Social Sciences General Education
UC Clermont College, as part of the University of Cincinnati, requires that all students in associate and bachelor's degree programs take General Education courses. Requirements vary by degree. The Social Sciences department offers General Education in the following disciplines:
Communication is the purposeful activity of information exchange between two or more participants in order to convey or receive the intended meanings through a shared system of signs and semiotic rules.
Communication takes place inside and between three main subject categories: human beings, living organisms in general and communication-enabled devices. Communication in living organisms often occurs through visual, auditory or biochemical means. Human communication is unique for its extensive use of language.
At UC Clermont, students learn how to effectively use language to relay messages to one another in the form of vocal and visual communication.
The British statesman Winston Churchill, who also authored a number of well-regarded history books, once wrote: "The farther back you can look, the farther forward you are likely to see." Churchill's comment demonstrates an important motive for the study of the past: if you want to understand who we are today, we must investigate where we (individually and collectively) come from.
As students of history our job is to study the past not only to learn factual information, but for ethical lessons that history teaches us, and that can be applied to our contemporary world.
UC Clermont's history faculty offer survey courses in a wide range of areas — American, world, European and African history — as well as specialized classes in subjects as diverse as the era of the World Wars to the U.S. Civil Rights Movement. Students will learn from faculty who have published on a wide variety of subjects, among them books on the African American experience in the Vietnam War, the history of Eritrea and Ethiopia, science fiction as an historical source and Cincinnati in World War II.
History classes at UC Clermont introduce students to the wide array of sources and debates that characterize the process of historical investigation, and that teach the critical skills necessary to excel in a liberal arts major.
Philosophy looks at the world and asks big questions. Does life have meaning? What sources of knowledge can we trust? How should we live our lives? How should we organize our society? Philosophy is the mother of all academic disciplines. Throughout history, when questioning starts leading to specific answers, that questioning becomes its own discipline — mathematics, theology, biology, rhetoric, political science, psychology, all began as philosophy. Philosophy is left with the tough questions. In fact, philosophy is the only subject where students may well be left with more questions than answers. And that's the way philosophers like it. When someone thinks they already have all the answers, learning is impossible.
In philosophy, students learn to think critically; to understand, critique and create arguments about all aspects of life. Students not only learn what great thinkers have come up with throughout history, but have a chance to add their own voices. Students learn high-level reading and critical writing skills in the process. There are few times in life when people have the opportunity to ask big life questions in a systematic way in an atmosphere that honors and encourages exploration. Be a part of the journey with the great thinkers of history and the great minds of today. You just might become one of them.

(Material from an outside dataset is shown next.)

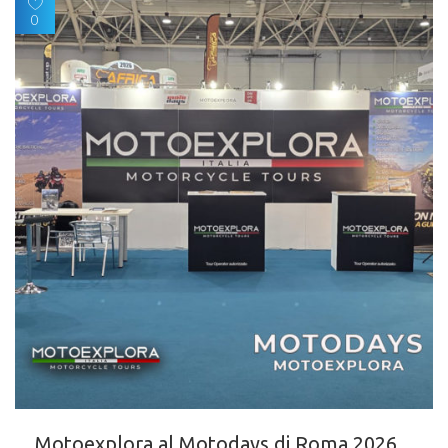
0
Motoexplora al Motodays di Roma 2026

Philosophy, with its emphasis on critical thinking and the history of great ideas, is excellent preparation for many fields. A major in philosophy is good groundwork for Law School, Theology and, of course, as preparation for graduate work in Philosophy. Since philosophy focuses on understanding various viewpoints, a Philosophy Minor or general coursework in philosophy is good training for the business environment, conflict-resolution careers and many of the helping professions such as nursing and social work. The business world in general cites a lack of critical thinking and communication skills as deficiencies in today's college graduates. Philosophy addresses both of these skills specifically. Beyond the pragmatic value of philosophy, engaging the great ideas of history can simply make your own life more fulfilling, interesting and enjoyable. As Socrates said, "the unexamined life is not worth living."

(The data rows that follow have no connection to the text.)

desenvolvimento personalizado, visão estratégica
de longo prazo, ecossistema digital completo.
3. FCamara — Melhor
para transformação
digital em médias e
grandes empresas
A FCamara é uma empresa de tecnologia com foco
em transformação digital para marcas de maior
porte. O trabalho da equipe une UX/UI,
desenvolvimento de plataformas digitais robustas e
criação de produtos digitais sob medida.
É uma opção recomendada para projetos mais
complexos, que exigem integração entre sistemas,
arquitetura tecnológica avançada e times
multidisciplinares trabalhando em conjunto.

Psychology is the study of mind and behavior. It is an academic discipline and an applied science which seeks to understand individuals and groups by establishing general principles and researching specific cases.
This class is part of the Social Sciences General Education requirement.
UC Clermont offers a variety of Sociology courses. These can be taken either to fulfill Social Science course electives or requirements in other programs, or to prepare for transfer to another program in which the student will major or minor in Sociology or a related field. Sociology is the scientific study of society and social groups. Sociology courses aid in developing strong analytical skills by exploring the social causes and consequences of human behavior, using theory and data. Our courses involve the study of the culture and structure of societies and groups and the way social change occurs within them. Courses offered include Introduction to Sociology, Introduction to Social Inequality, Contemporary Social Problems, Sociology of the Family, The Global Community: Cultural Diversity and Interaction, The Sociology of Race and Deviance.
Sociology can prepare students for a variety of future career opportunities. Sociology courses taken as part of another program develop skills in critical thinking, analysis and communication that are highly valued by employers in general. Students can pursue a Pre-Liberal Arts degree here at UC Clermont, taking freshman and sophomore Sociology courses, and be well prepared to transfer to a baccalaureate program, such as UC's Uptown campus BA program in Sociology.